Excerpt to read Start Marker
Brannon’s flirtation with 9/11 truthers and other positions would have made him another Todd Akin, the Missouri GOP Senatorial candidate whose gaffes reelected Claire McCaskill and hurt Republicans around the country in 2012. That’s why Hagan spent campaign funds on ads seeking to portray Tillis as insufficiently conservative in the hopes that a Tea Party surge might provide her with an easy opponent. But this primary should scare Democrats not so much because Tillis, who is in a dead heat with Hagan in the polls, is a certain winner, but because it could be a harbinger of a national trend in which liberals can’t count on right-wing activists being able to sabotage the conservative cause. The North Carolina results leave us asking not just whether, as the liberal press keeps insisting, the Tea Party is dead but if Republicans have learned their lesson from 2010 and 2012 when Tea Party outliers like Sharron Angle and Christine O’Donnell helped snatch defeat from the jaws of victory for the party. North Carolina may be a bellwether of GOP sanity but with Senate primaries in several states yet to come, the answer to that query has yet to be answered.
Excerpt to read End Marker
Source information Start Marker
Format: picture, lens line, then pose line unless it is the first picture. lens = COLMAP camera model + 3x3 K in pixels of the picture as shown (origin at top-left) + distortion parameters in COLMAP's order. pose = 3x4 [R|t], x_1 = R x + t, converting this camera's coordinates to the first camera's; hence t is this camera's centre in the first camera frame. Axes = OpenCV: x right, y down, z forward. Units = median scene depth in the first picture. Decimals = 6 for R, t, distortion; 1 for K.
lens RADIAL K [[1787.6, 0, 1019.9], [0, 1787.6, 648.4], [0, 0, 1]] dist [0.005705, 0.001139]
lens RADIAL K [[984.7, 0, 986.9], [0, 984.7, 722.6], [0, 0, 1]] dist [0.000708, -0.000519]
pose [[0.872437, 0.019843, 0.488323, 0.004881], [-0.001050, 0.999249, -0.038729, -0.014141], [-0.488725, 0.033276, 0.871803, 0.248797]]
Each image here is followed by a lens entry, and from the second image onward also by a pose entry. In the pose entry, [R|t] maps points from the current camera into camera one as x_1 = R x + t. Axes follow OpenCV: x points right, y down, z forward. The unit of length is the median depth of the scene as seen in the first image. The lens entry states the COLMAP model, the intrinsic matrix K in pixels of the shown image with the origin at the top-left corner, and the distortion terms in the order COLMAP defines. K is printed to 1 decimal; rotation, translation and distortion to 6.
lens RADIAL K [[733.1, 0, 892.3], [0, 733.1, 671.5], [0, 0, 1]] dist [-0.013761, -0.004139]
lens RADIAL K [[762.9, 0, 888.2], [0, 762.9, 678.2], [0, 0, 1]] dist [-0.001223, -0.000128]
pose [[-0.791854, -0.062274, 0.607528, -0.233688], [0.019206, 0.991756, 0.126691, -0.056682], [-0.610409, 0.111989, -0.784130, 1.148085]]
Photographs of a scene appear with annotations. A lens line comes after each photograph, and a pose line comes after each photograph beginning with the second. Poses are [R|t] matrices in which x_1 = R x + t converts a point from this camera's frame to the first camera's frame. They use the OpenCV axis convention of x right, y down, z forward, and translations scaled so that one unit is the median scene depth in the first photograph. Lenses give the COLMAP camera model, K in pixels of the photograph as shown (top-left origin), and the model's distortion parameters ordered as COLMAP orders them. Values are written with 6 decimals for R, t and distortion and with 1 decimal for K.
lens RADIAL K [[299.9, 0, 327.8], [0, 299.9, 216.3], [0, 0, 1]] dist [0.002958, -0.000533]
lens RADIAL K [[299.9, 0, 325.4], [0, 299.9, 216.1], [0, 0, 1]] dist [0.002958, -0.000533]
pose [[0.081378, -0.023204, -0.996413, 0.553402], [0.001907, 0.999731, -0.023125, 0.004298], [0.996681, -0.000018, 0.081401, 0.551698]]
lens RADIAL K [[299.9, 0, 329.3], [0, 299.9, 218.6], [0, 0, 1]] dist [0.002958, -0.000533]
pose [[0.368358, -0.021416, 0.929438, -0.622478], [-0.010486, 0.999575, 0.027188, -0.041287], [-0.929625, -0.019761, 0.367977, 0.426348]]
Source information End Marker
# [What the task requires]
Continue the passage on the North Carolina Senate primary, starting after its final sentence. The listing was drawn from a separate source and has no connection to the passage.

# [Result of this task]
The first conclusion to be drawn from North Carolina is an obvious one, but still needs to be restated. Good candidates beat bad candidates while indifferent ones are always vulnerable to upset. In 2010 and 2012 those mainstream Republican candidates that got beaten by Tea Party challengers were either lackluster campaigners like Delaware’s Mike Castle or arrogant out-of-touch incumbents like Indiana’s Richard Lugar. Tea Party candidates also win when they are simply better than their opponents, as was the case with Ted Cruz in Texas. Tillis may not be the North Carolina GOP’s savior, but the veteran state house politician was not going to be outworked by the likes of Brannon, even if he had Rand Paul on his side.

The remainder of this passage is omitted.